Some thoughts on live coding (of music)
Nobody's fault but Nick Collins
Immediacy is the immediate problem. Traditional musicians and their indoctrinees, faced with live coding for the first time, can be forgiven for focusing on the paucity of gestural information. 'You might be revealing the whole instrument', they might say, 'but it's not what I class an instrument! The haptic rate of your typing might be fast, indeed, virtuosic (though have you really been practising for four hours every day over twenty years?), yet I feel that what is lacking is the immediate connection of thought into aural resultant, of improvisation into action'.
There is no way to meet this response but to point out a few facets where live algorithm programming is interesting, exciting, and challenging. I shall use the term 'musician' for the practioners of live coding without guilt or provocation.
There is no evil break with music traditions; this is simply what happens when a new medium might provide some refreshment. We can choose our constraints as composers, and choosing those terms where few have ventured before gives some chance of new discoveries to stimulate our minds and ears.
Live programming is always about writing algorithms for event generation; it is a form of improvised algorithmic music. This is a higher level compositional concern than the immediacy of specifying every event. Why is improvising on that basis wrong? Are there more natural ways than using programming languages to tackle such an aim?
The whole point of programming is its generality. Still, to be effective as musicians we focus on some smaller problem. But the balance of power is in the live coder's favour. He who prepares the whole interface cannot change the nature of improvisation itself as they go.
Some have pointed out the vulnerability of programs. I think immediately of the beautiful but fragile existence of proofs in mathematics. And errors are dangerous. Yet this is just a new tightrope for the concert performer to confront, another kind of concerto. Some live coding performances may thrive on the difficulty. If we want more modern excuses, the possible mistakes in conception and coding can be part of the glitch aesthetic.
I do not seek a situation where the output is irrelevant and the coding itself is the performance. Many members of TOPLAP would never place themselves in a traditional 'stage' presentation anyway.
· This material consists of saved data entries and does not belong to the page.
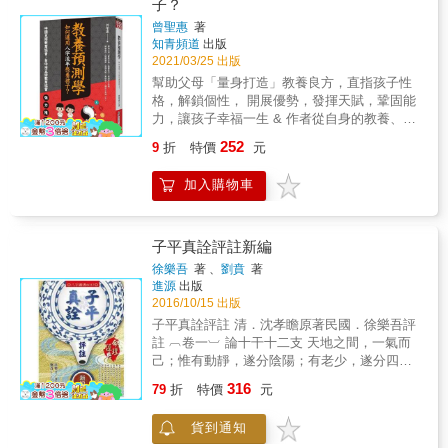
子？
局可分幾類？ 格局還有特殊的？人生有大小
曾聖惠
著
運？這都是生剋刑沖會合所致？ & 八字可以論
知青頻道
出版
性情、看六親、批婚姻、算財富， 還可以斷學
2021/03/25 出版
業、事業、健康、災難、生死、流年、應期？
幫助父母「量身打造」教養良方，直指孩子性
本書一次全都告訴你，完全不藏私！ & 陳澤眞
格，解鎖個性， 開展優勢，發揮天賦，鞏固能
教授從儒家的「天命」、「知命」、「立命」
力，讓孩子幸福一生 & 作者從自身的教養、諮
等天理思想， 以及世俗的「命定」觀念，乃至
商經驗談起，結合心理學，從學齡前的能力培
佛家「宿命」、「因果業報」理論， 甚至科學
252
9
折
特價
元
養、學生如何輕鬆學習到出社會後的職涯人
上的「預測學」等多元視角下，來探索命運及
生。突破教養成規，提供親子相處的創意與技
八字命理， 顯出命理學對人生的非凡意義與內
加入購物車
巧。 & 全書平實易懂，即使没有易經五行、命
在價值， 最後能夠知命、改命、造命！ &
學的基礎，仍然可以輕鬆運用命理來教養孩
子，是最有用的教養工具書。 & 除了認知孩子
性格優缺、性向之外，更運用中國人獨有的預
子平真詮評註新編
測分析系統來規劃流年、活用宇宙能量、掌握
徐樂吾
著 、
劉賁
著
運勢，助孩子一臂之力。 & 強力推薦 & 中國五
進源
出版
術教育協會、台中市五術教育協會&& &
2016/10/15 出版
子平真詮評註 清．沈孝瞻原著民國．徐樂吾評
註 ︹卷一︺ 論十干十二支 天地之間，一氣而
己；惟有動靜，遂分陰陽；有老少，遂分四
象。 老者極動靜之時，是為太陽太陰；少者初
316
79
折
特價
元
動初靜之際，是為少陰少陽。有是四象，而五
行具於其中矣。 水者，太陰也；火者，太陽
貨到通知
也；木者，少陽也；金者，少陰也；土者，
Where the musician sets themselves up as a performer, however, I am certainly convinced by the necessity of fully revealing interfaces, and do not consider this to trivialise the experience, or be over pedagogical. Try closing your eyes if it bothers you as an audience member, or use a small projection or audience accessible monitor as a performer. It is only about a level playing field, and an integrity to performance.
Is there a tradeoff between immediacy and preview? These may seem linked. Note how DJing is mostly preview, without music creation. Instrumental performance has only mental preview, and works very efficiently in a fly by wire approach. Live coding can be done without preview (just run the code as soon as possible).
Perhaps live coding works best in a collaborative performance where more than one musician can have necessary preparatory time. Or we must allow setup time, in silence if needs be, or the performer to run mostly pre made patches in the initial part of their set while they build up their work. once the algorithms are constructed and being manipulated, the architecture is in place for very radical changes of audio at a higher rate (less programming legwork). We must allow time in live coding performances for things to get going.
You can't tell me that musicians are at their best at the very beginning of a performance.
Improvisation has a wonderful heritage through music history, and automata also go way back. Yet who improvised new automata on-the-fly before the current age? Live coding is not DJing (being a compere for) generative music; it is a way to improvise it.
The typing world record is about 12Hz. The maximal musical haptic rate is about 15Hz. Both of these assume some serious chunking of actions. how much of improvisation is licks and muscle memory? But muscle memory plays no part in forming the algorithms of live coding themselves.
Nothing says that live coding is the sole musical interface. It can be part of whatever means the musician uses to makes their sound worlds in the hope that others will respond. Given time, live programming can be part of the repertoire and mainstream of musical culture. We should set up an academy and have grade exams in performative coding.
I improvised this impromptu of course.